▶ **What the task requires**
Your copy should hold every record exactly and no images.

▶ **Data provided**
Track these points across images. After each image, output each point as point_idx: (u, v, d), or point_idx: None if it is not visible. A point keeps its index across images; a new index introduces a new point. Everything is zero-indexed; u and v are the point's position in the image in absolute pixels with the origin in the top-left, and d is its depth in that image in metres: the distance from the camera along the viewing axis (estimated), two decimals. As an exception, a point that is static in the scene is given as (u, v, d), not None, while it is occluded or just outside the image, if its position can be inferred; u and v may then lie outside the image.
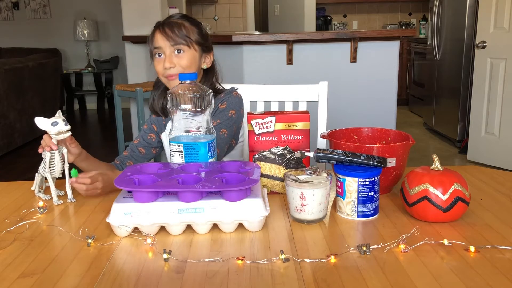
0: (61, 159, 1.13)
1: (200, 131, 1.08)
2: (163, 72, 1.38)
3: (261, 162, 1.11)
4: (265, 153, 1.11)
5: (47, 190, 1.17)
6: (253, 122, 1.11)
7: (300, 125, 1.10)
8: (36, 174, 1.15)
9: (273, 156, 1.10)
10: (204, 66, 1.45)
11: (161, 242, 0.88)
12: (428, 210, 0.92)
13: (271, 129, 1.11)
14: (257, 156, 1.11)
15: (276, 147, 1.11)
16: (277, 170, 1.11)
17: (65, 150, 1.14)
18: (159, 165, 1.04)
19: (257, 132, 1.11)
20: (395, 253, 0.81)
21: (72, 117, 6.42)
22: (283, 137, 1.11)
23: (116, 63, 6.80)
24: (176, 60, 1.36)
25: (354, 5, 7.20)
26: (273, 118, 1.10)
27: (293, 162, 1.10)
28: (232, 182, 0.95)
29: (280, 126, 1.10)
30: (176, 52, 1.37)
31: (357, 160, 0.98)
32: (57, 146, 1.12)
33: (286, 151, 1.10)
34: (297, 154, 1.10)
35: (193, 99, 1.06)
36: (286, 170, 1.07)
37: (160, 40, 1.36)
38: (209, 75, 1.48)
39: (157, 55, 1.39)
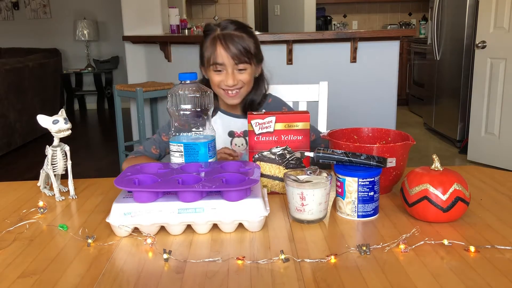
0: (63, 156, 1.13)
1: (200, 131, 1.09)
2: (220, 85, 1.38)
3: (261, 162, 1.11)
4: (265, 153, 1.11)
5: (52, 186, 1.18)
6: (253, 122, 1.10)
7: (300, 125, 1.10)
8: (41, 171, 1.17)
9: (273, 156, 1.10)
10: (256, 75, 1.45)
11: (161, 242, 0.88)
12: (428, 210, 0.92)
13: (271, 129, 1.10)
14: (257, 156, 1.11)
15: (276, 147, 1.11)
16: (277, 170, 1.11)
17: (67, 148, 1.14)
18: (159, 165, 1.04)
19: (257, 132, 1.11)
20: (395, 253, 0.81)
21: (72, 117, 6.42)
22: (283, 137, 1.11)
23: (116, 63, 6.80)
24: (238, 77, 1.37)
25: (354, 5, 7.21)
26: (273, 118, 1.10)
27: (293, 162, 1.10)
28: (232, 182, 0.95)
29: (280, 126, 1.10)
30: (238, 69, 1.36)
31: (357, 160, 0.98)
32: (237, 153, 1.18)
33: (286, 151, 1.10)
34: (297, 154, 1.10)
35: (193, 99, 1.06)
36: (286, 170, 1.07)
37: (225, 57, 1.34)
38: (260, 84, 1.47)
39: (216, 69, 1.37)
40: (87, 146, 4.92)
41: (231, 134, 1.47)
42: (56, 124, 1.09)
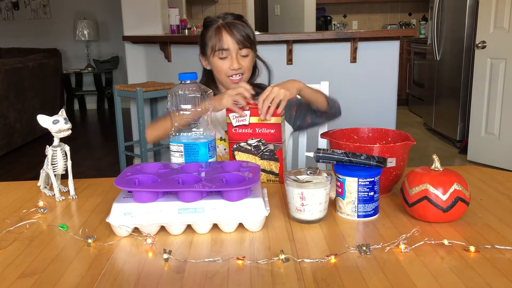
0: (63, 156, 1.13)
1: (200, 131, 1.09)
2: (228, 72, 1.43)
3: (239, 152, 1.20)
4: (242, 144, 1.20)
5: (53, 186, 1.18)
6: (230, 115, 1.20)
7: (272, 119, 1.18)
8: (41, 171, 1.17)
9: (249, 147, 1.19)
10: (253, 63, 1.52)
11: (161, 242, 0.88)
12: (428, 210, 0.92)
13: (246, 122, 1.19)
14: (235, 146, 1.20)
15: (252, 139, 1.19)
16: (253, 160, 1.19)
17: (67, 148, 1.14)
18: (159, 165, 1.04)
19: (234, 124, 1.20)
20: (395, 253, 0.81)
21: (72, 117, 6.42)
22: (257, 130, 1.19)
23: (116, 63, 6.80)
24: (241, 62, 1.43)
25: (354, 5, 7.20)
26: (248, 112, 1.19)
27: (267, 153, 1.19)
28: (232, 182, 0.95)
29: (254, 119, 1.19)
30: (241, 55, 1.43)
31: (357, 160, 0.98)
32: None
33: (260, 143, 1.19)
34: (271, 147, 1.18)
35: (193, 99, 1.07)
36: (262, 161, 1.18)
37: (230, 42, 1.41)
38: (256, 70, 1.55)
39: (221, 56, 1.42)
40: (87, 146, 4.92)
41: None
42: (56, 124, 1.10)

▶ **Answer to this problem**
Track these points across images. After each image, output each point as point_idx: (u, v, d), or point_idx: None if it is not visible. A point keeps its index across images; a new index introduces a new point. Everything is zero-indexed; u and v are the point's position in the image in absolute pixels with the origin in the top-left, and d is its depth in that image in metres: the distance from the camera along the viewing axis (estimated), two decimals. As an exception, a point that is static in the scene is given as (u, v, d), not None, while it is occluded or just outside the image, if its position can be inferred; u and v may then lie outside the image.
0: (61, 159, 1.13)
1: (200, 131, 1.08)
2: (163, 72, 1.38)
3: (261, 162, 1.11)
4: (265, 153, 1.11)
5: (47, 190, 1.17)
6: (253, 122, 1.11)
7: (300, 125, 1.10)
8: (36, 174, 1.15)
9: (273, 156, 1.10)
10: (204, 66, 1.45)
11: (161, 242, 0.88)
12: (428, 210, 0.92)
13: (271, 129, 1.11)
14: (257, 156, 1.11)
15: (276, 147, 1.11)
16: (277, 170, 1.11)
17: (65, 150, 1.14)
18: (159, 165, 1.04)
19: (257, 132, 1.11)
20: (395, 253, 0.81)
21: (72, 117, 6.42)
22: (283, 137, 1.11)
23: (116, 63, 6.80)
24: (176, 60, 1.36)
25: (354, 5, 7.20)
26: (273, 118, 1.10)
27: (293, 162, 1.10)
28: (232, 182, 0.95)
29: (280, 126, 1.10)
30: (176, 52, 1.37)
31: (357, 160, 0.98)
32: (57, 146, 1.12)
33: (286, 151, 1.10)
34: (297, 154, 1.10)
35: (193, 99, 1.06)
36: (286, 170, 1.07)
37: (160, 40, 1.36)
38: (209, 75, 1.48)
39: (157, 55, 1.39)
0: (63, 156, 1.13)
1: (200, 131, 1.09)
2: (220, 85, 1.38)
3: (261, 162, 1.11)
4: (265, 153, 1.11)
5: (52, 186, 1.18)
6: (253, 122, 1.10)
7: (300, 125, 1.10)
8: (41, 171, 1.17)
9: (273, 156, 1.10)
10: (256, 75, 1.45)
11: (161, 242, 0.88)
12: (428, 210, 0.92)
13: (271, 129, 1.10)
14: (257, 156, 1.11)
15: (276, 147, 1.11)
16: (277, 170, 1.11)
17: (67, 148, 1.14)
18: (159, 165, 1.04)
19: (257, 132, 1.11)
20: (395, 253, 0.81)
21: (72, 117, 6.42)
22: (283, 137, 1.11)
23: (116, 63, 6.80)
24: (238, 77, 1.37)
25: (354, 5, 7.21)
26: (273, 118, 1.10)
27: (293, 162, 1.10)
28: (232, 182, 0.95)
29: (280, 126, 1.10)
30: (238, 69, 1.36)
31: (357, 160, 0.98)
32: (237, 153, 1.18)
33: (286, 151, 1.10)
34: (297, 154, 1.10)
35: (193, 99, 1.06)
36: (286, 170, 1.07)
37: (225, 57, 1.34)
38: (260, 84, 1.47)
39: (216, 69, 1.37)
40: (87, 146, 4.92)
41: (231, 134, 1.47)
42: (56, 124, 1.09)
0: (63, 156, 1.13)
1: (200, 131, 1.09)
2: (228, 72, 1.43)
3: (239, 152, 1.20)
4: (242, 144, 1.20)
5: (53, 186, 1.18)
6: (230, 115, 1.20)
7: (272, 119, 1.18)
8: (41, 171, 1.17)
9: (249, 147, 1.19)
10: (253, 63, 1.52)
11: (161, 242, 0.88)
12: (428, 210, 0.92)
13: (246, 122, 1.19)
14: (235, 146, 1.20)
15: (252, 139, 1.19)
16: (253, 160, 1.19)
17: (67, 148, 1.14)
18: (159, 165, 1.04)
19: (234, 124, 1.20)
20: (395, 253, 0.81)
21: (72, 117, 6.42)
22: (257, 130, 1.19)
23: (116, 63, 6.80)
24: (241, 62, 1.43)
25: (354, 5, 7.20)
26: (248, 112, 1.19)
27: (267, 153, 1.19)
28: (232, 182, 0.95)
29: (254, 119, 1.19)
30: (241, 55, 1.43)
31: (357, 160, 0.98)
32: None
33: (260, 143, 1.19)
34: (271, 147, 1.18)
35: (193, 99, 1.07)
36: (262, 161, 1.18)
37: (230, 42, 1.41)
38: (256, 70, 1.55)
39: (221, 56, 1.42)
40: (87, 146, 4.92)
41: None
42: (56, 124, 1.10)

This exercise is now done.